Son Mahnı, Yüreğimdeki Resimler, Üşüyen Hayatlar, Yola Düşenler, Kelebeğin Rüyası, Karanlık Dönemler ve Ödenmiş Bedeller 1, 2, 3 gibi dev eserler edebiyat dünyasına kazandırılmıştır. Benim şahit olduğum bir olaydır. Eğitim fakültesinde bir hoca öğrencilerine bu kitapları tavsiye etmektedir. Sebebi sendikal yakınlıktan değil. Öğretmenlik mesleğinin kişisel gelişim kitapları serisi olarak görmesindendir. Eğitime Bakış diye bir dergi çıkarıyor sendika. Tanıyanlar yani bir kez olsun fark edenler için söylüyorum takip etmemek neredeyse imkânsız. “Eğitim ve İnsani Bilimler Dergisi” adı altında bir de 2010 yılından beri hakemli dergi yayınlıyorlar.
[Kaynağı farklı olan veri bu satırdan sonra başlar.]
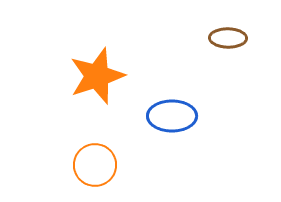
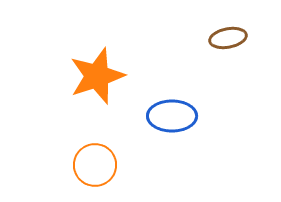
brown ellipse: rotated 12 degrees counterclockwise
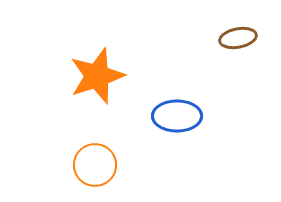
brown ellipse: moved 10 px right
blue ellipse: moved 5 px right
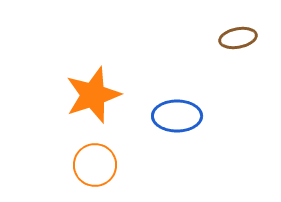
orange star: moved 4 px left, 19 px down
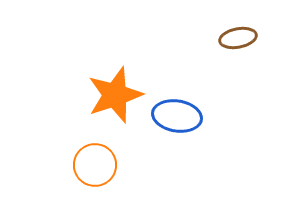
orange star: moved 22 px right
blue ellipse: rotated 9 degrees clockwise
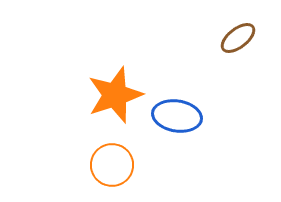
brown ellipse: rotated 27 degrees counterclockwise
orange circle: moved 17 px right
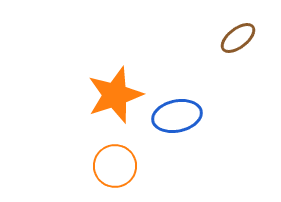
blue ellipse: rotated 21 degrees counterclockwise
orange circle: moved 3 px right, 1 px down
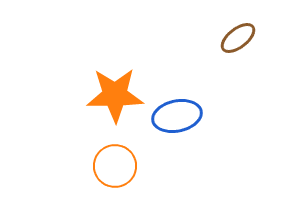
orange star: rotated 18 degrees clockwise
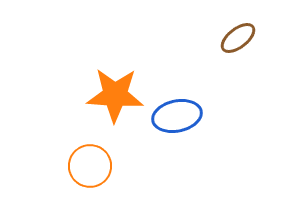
orange star: rotated 4 degrees clockwise
orange circle: moved 25 px left
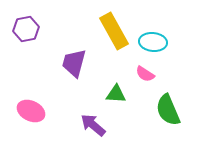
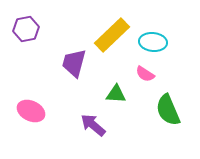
yellow rectangle: moved 2 px left, 4 px down; rotated 75 degrees clockwise
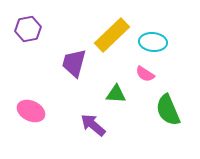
purple hexagon: moved 2 px right
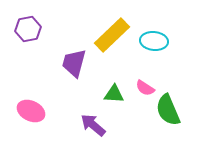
cyan ellipse: moved 1 px right, 1 px up
pink semicircle: moved 14 px down
green triangle: moved 2 px left
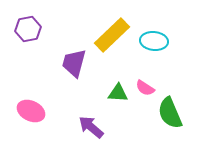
green triangle: moved 4 px right, 1 px up
green semicircle: moved 2 px right, 3 px down
purple arrow: moved 2 px left, 2 px down
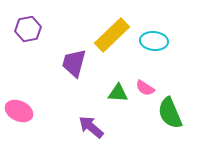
pink ellipse: moved 12 px left
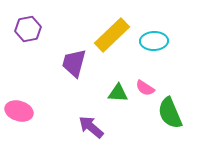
cyan ellipse: rotated 8 degrees counterclockwise
pink ellipse: rotated 8 degrees counterclockwise
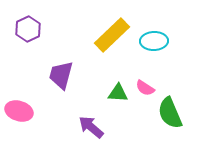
purple hexagon: rotated 15 degrees counterclockwise
purple trapezoid: moved 13 px left, 12 px down
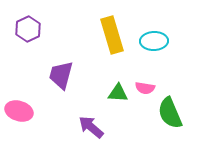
yellow rectangle: rotated 63 degrees counterclockwise
pink semicircle: rotated 24 degrees counterclockwise
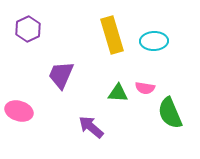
purple trapezoid: rotated 8 degrees clockwise
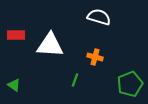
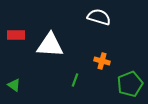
orange cross: moved 7 px right, 4 px down
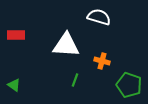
white triangle: moved 16 px right
green pentagon: moved 1 px left, 1 px down; rotated 30 degrees counterclockwise
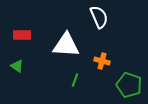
white semicircle: rotated 50 degrees clockwise
red rectangle: moved 6 px right
green triangle: moved 3 px right, 19 px up
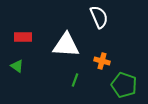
red rectangle: moved 1 px right, 2 px down
green pentagon: moved 5 px left
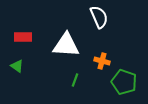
green pentagon: moved 3 px up
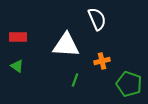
white semicircle: moved 2 px left, 2 px down
red rectangle: moved 5 px left
orange cross: rotated 28 degrees counterclockwise
green pentagon: moved 5 px right, 2 px down
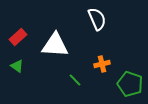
red rectangle: rotated 42 degrees counterclockwise
white triangle: moved 11 px left
orange cross: moved 3 px down
green line: rotated 64 degrees counterclockwise
green pentagon: moved 1 px right
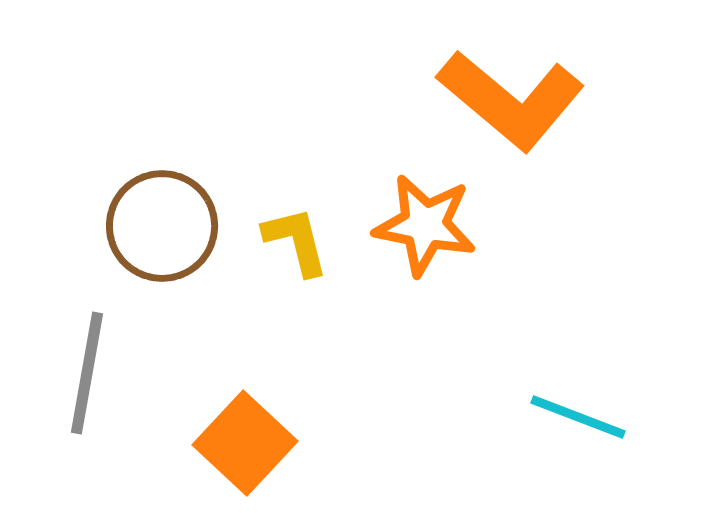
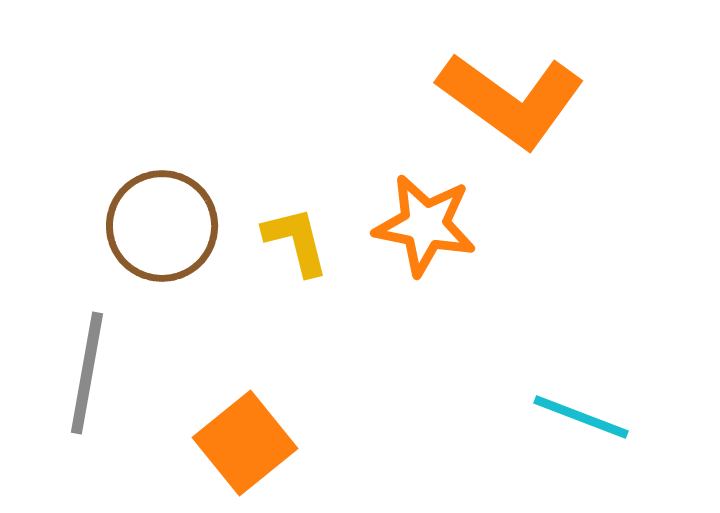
orange L-shape: rotated 4 degrees counterclockwise
cyan line: moved 3 px right
orange square: rotated 8 degrees clockwise
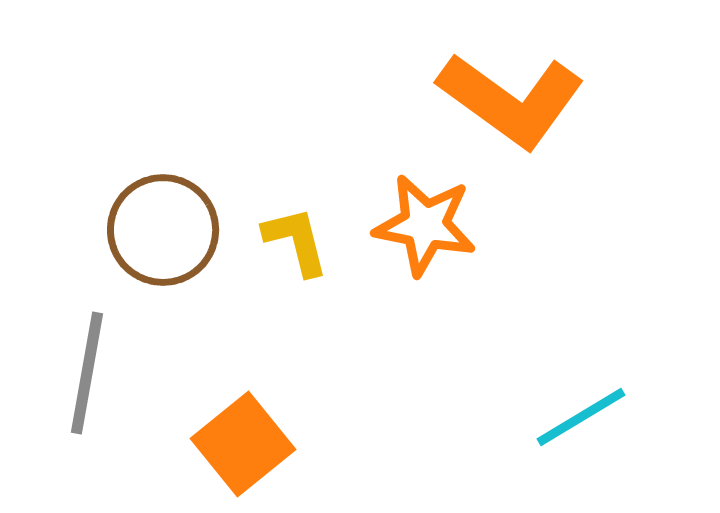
brown circle: moved 1 px right, 4 px down
cyan line: rotated 52 degrees counterclockwise
orange square: moved 2 px left, 1 px down
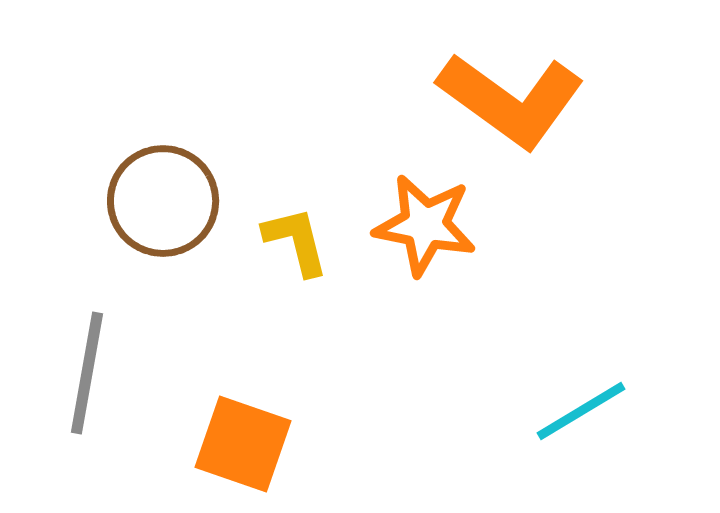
brown circle: moved 29 px up
cyan line: moved 6 px up
orange square: rotated 32 degrees counterclockwise
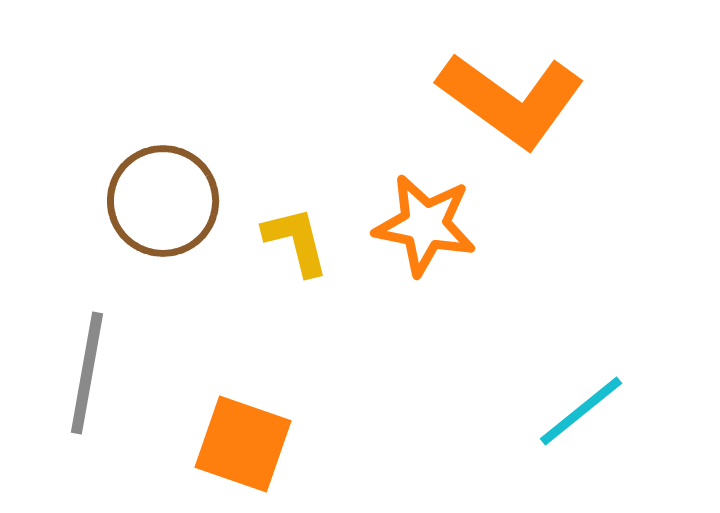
cyan line: rotated 8 degrees counterclockwise
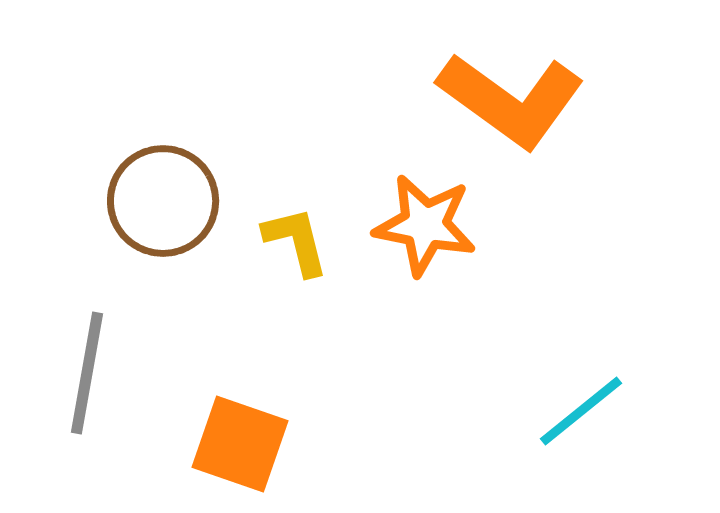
orange square: moved 3 px left
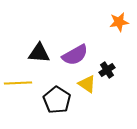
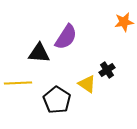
orange star: moved 5 px right
purple semicircle: moved 9 px left, 18 px up; rotated 28 degrees counterclockwise
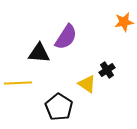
black pentagon: moved 2 px right, 7 px down
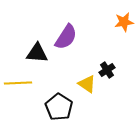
black triangle: moved 2 px left
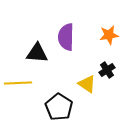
orange star: moved 15 px left, 13 px down
purple semicircle: rotated 148 degrees clockwise
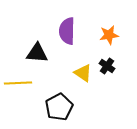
purple semicircle: moved 1 px right, 6 px up
black cross: moved 4 px up; rotated 21 degrees counterclockwise
yellow triangle: moved 4 px left, 11 px up
black pentagon: rotated 12 degrees clockwise
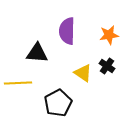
black pentagon: moved 1 px left, 4 px up
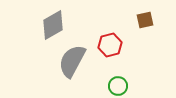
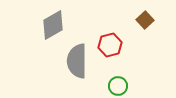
brown square: rotated 30 degrees counterclockwise
gray semicircle: moved 5 px right; rotated 28 degrees counterclockwise
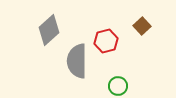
brown square: moved 3 px left, 6 px down
gray diamond: moved 4 px left, 5 px down; rotated 12 degrees counterclockwise
red hexagon: moved 4 px left, 4 px up
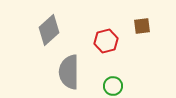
brown square: rotated 36 degrees clockwise
gray semicircle: moved 8 px left, 11 px down
green circle: moved 5 px left
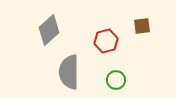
green circle: moved 3 px right, 6 px up
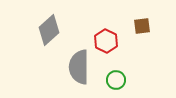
red hexagon: rotated 20 degrees counterclockwise
gray semicircle: moved 10 px right, 5 px up
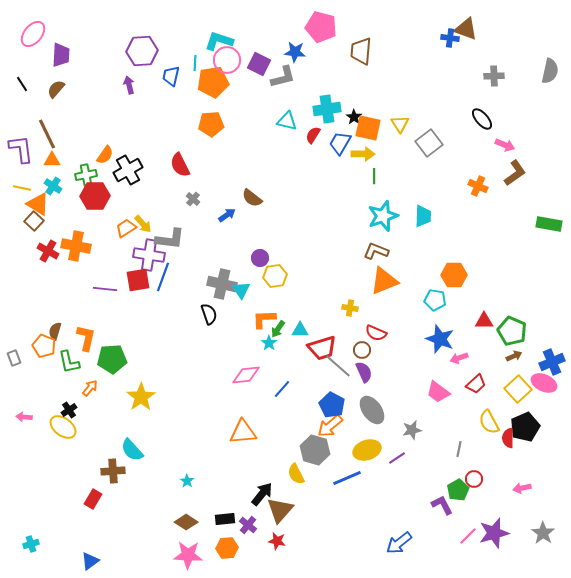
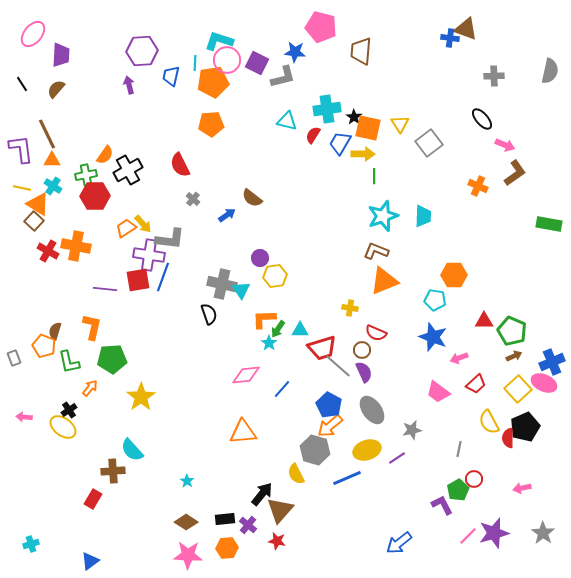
purple square at (259, 64): moved 2 px left, 1 px up
orange L-shape at (86, 338): moved 6 px right, 11 px up
blue star at (440, 339): moved 7 px left, 2 px up
blue pentagon at (332, 405): moved 3 px left
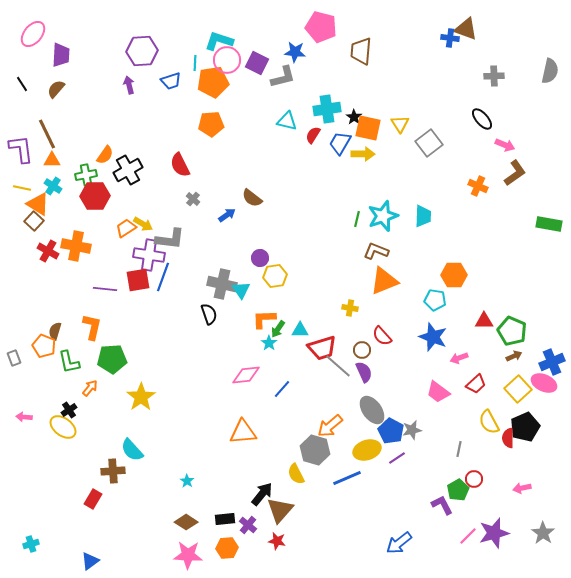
blue trapezoid at (171, 76): moved 5 px down; rotated 120 degrees counterclockwise
green line at (374, 176): moved 17 px left, 43 px down; rotated 14 degrees clockwise
yellow arrow at (143, 224): rotated 18 degrees counterclockwise
red semicircle at (376, 333): moved 6 px right, 3 px down; rotated 25 degrees clockwise
blue pentagon at (329, 405): moved 62 px right, 26 px down
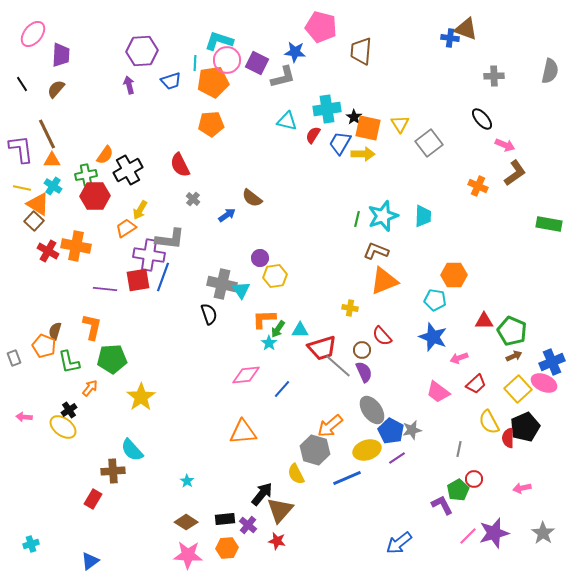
yellow arrow at (143, 224): moved 3 px left, 14 px up; rotated 90 degrees clockwise
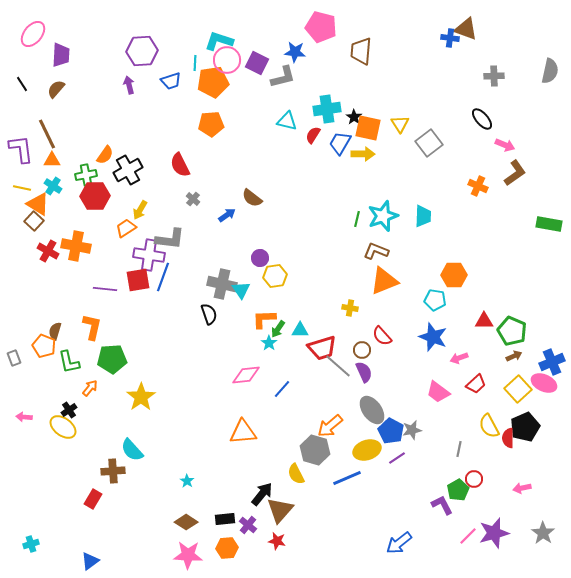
yellow semicircle at (489, 422): moved 4 px down
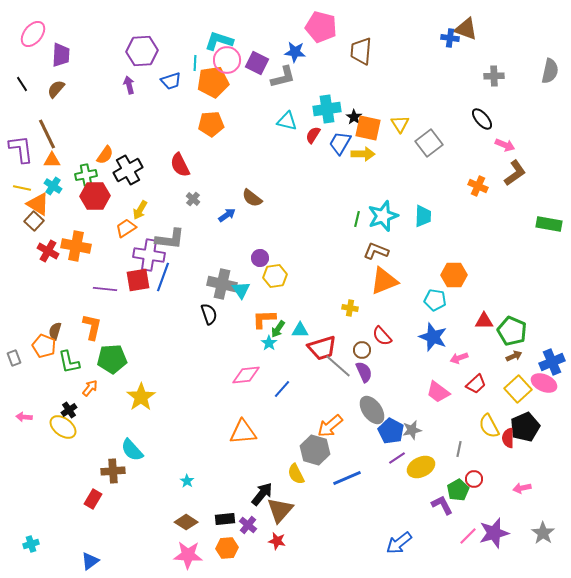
yellow ellipse at (367, 450): moved 54 px right, 17 px down; rotated 8 degrees counterclockwise
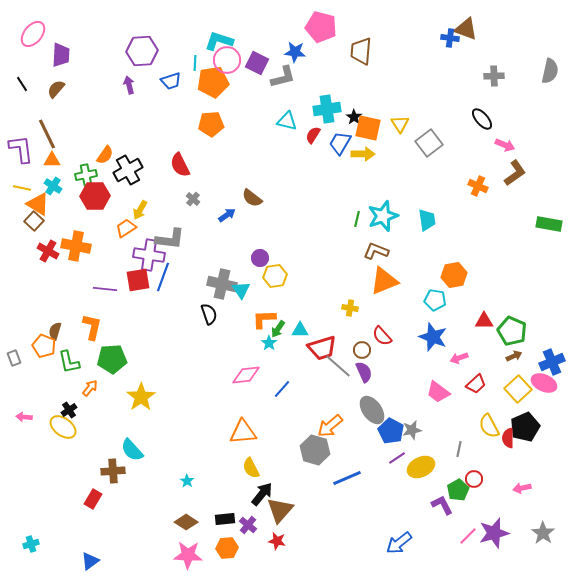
cyan trapezoid at (423, 216): moved 4 px right, 4 px down; rotated 10 degrees counterclockwise
orange hexagon at (454, 275): rotated 10 degrees counterclockwise
yellow semicircle at (296, 474): moved 45 px left, 6 px up
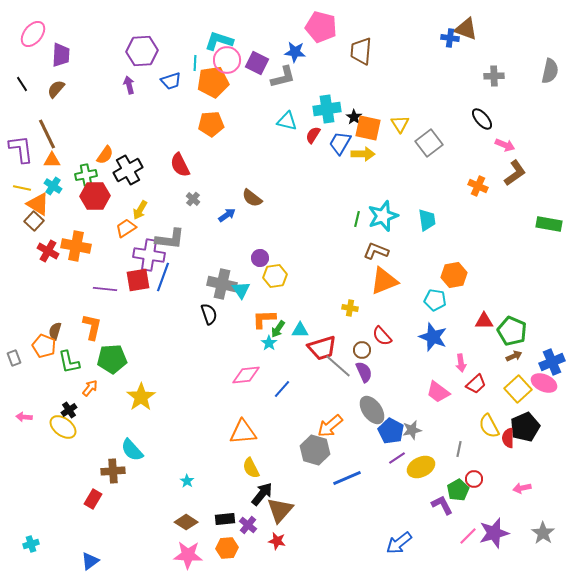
pink arrow at (459, 358): moved 2 px right, 5 px down; rotated 78 degrees counterclockwise
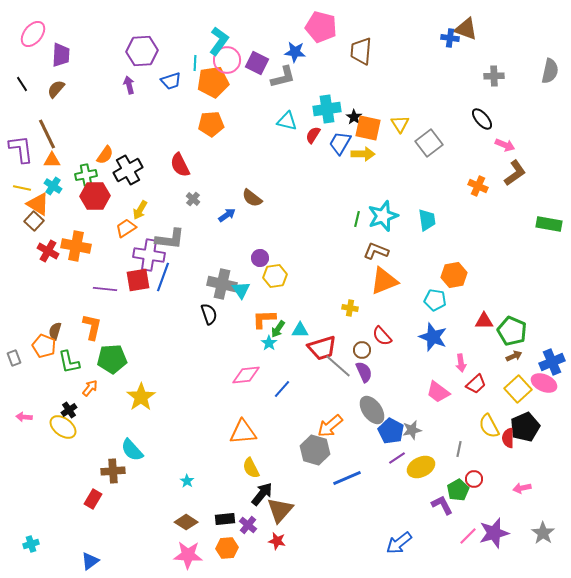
cyan L-shape at (219, 41): rotated 108 degrees clockwise
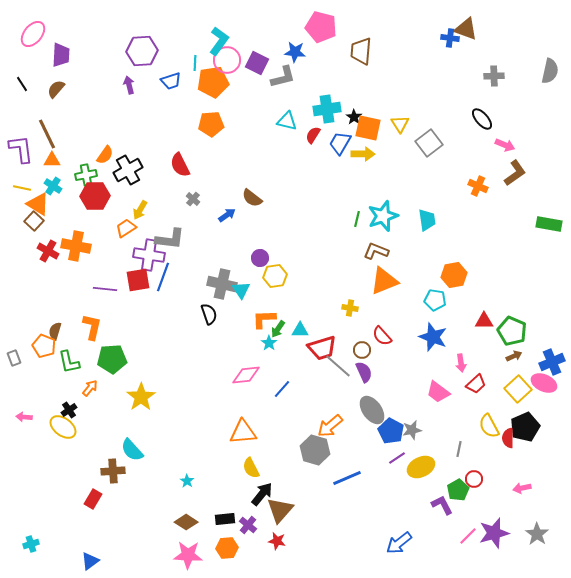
gray star at (543, 533): moved 6 px left, 1 px down
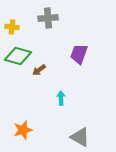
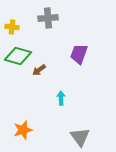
gray triangle: rotated 25 degrees clockwise
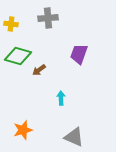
yellow cross: moved 1 px left, 3 px up
gray triangle: moved 6 px left; rotated 30 degrees counterclockwise
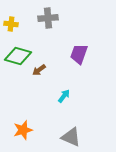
cyan arrow: moved 3 px right, 2 px up; rotated 40 degrees clockwise
gray triangle: moved 3 px left
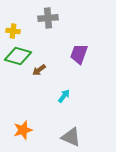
yellow cross: moved 2 px right, 7 px down
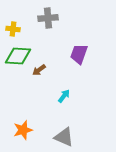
yellow cross: moved 2 px up
green diamond: rotated 12 degrees counterclockwise
gray triangle: moved 7 px left
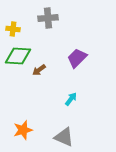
purple trapezoid: moved 2 px left, 4 px down; rotated 25 degrees clockwise
cyan arrow: moved 7 px right, 3 px down
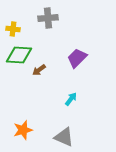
green diamond: moved 1 px right, 1 px up
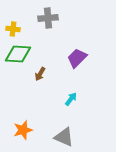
green diamond: moved 1 px left, 1 px up
brown arrow: moved 1 px right, 4 px down; rotated 24 degrees counterclockwise
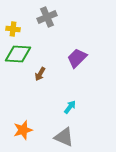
gray cross: moved 1 px left, 1 px up; rotated 18 degrees counterclockwise
cyan arrow: moved 1 px left, 8 px down
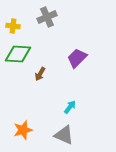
yellow cross: moved 3 px up
gray triangle: moved 2 px up
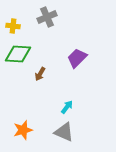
cyan arrow: moved 3 px left
gray triangle: moved 3 px up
Eğitim dünyasına akademik pencereden farklı bakışlar sunuluyor. Yayınladıkları raporlar, bilimsel kongreler ve sonuç bildirilerine çok fazla girmiyorum çünkü bu yazımda esas konum bu değil. Fakat yol gösteren çalışmaları takip etmemek ya da takdir etmemek imkânsız. Derli toplu çalışmalar yapılıyor. “4+4+4 Eğitim Reformunu İzleme Raporu” yeni sistemin olumlu yönlerini ve iyileştirmeye açık taraflarını ilgililere sunmuş. Yeni sistem tartışmalarında kayıtsız kalamıyorsunuz. Yine Türkiye’de ilk defa uluslar arası “Eğitim Felsefesi Kongresi”ni Eğitim-Bir Sen yurtiçi ve yurt dışından katılan akademisyenlerce başarılı bir şekilde gerçekleştirip kitaplaştırmış. Türk Eğitim Sisteminde Yeni Paradigma Arayışları, AB Sürecinde Eğitim Reformu İhtiyacı, Gelecek İçin Eğitim Reformu, 21. Yüzyılda Türkiye’nin Eğitim ve Bilim Politikaları gibi çalışmalar ve kitaplar. Seçilen konulara ve çıkarılan yayınlara bir bakar mısınız demek geliyor içimden. Gerçekten akademi gibi.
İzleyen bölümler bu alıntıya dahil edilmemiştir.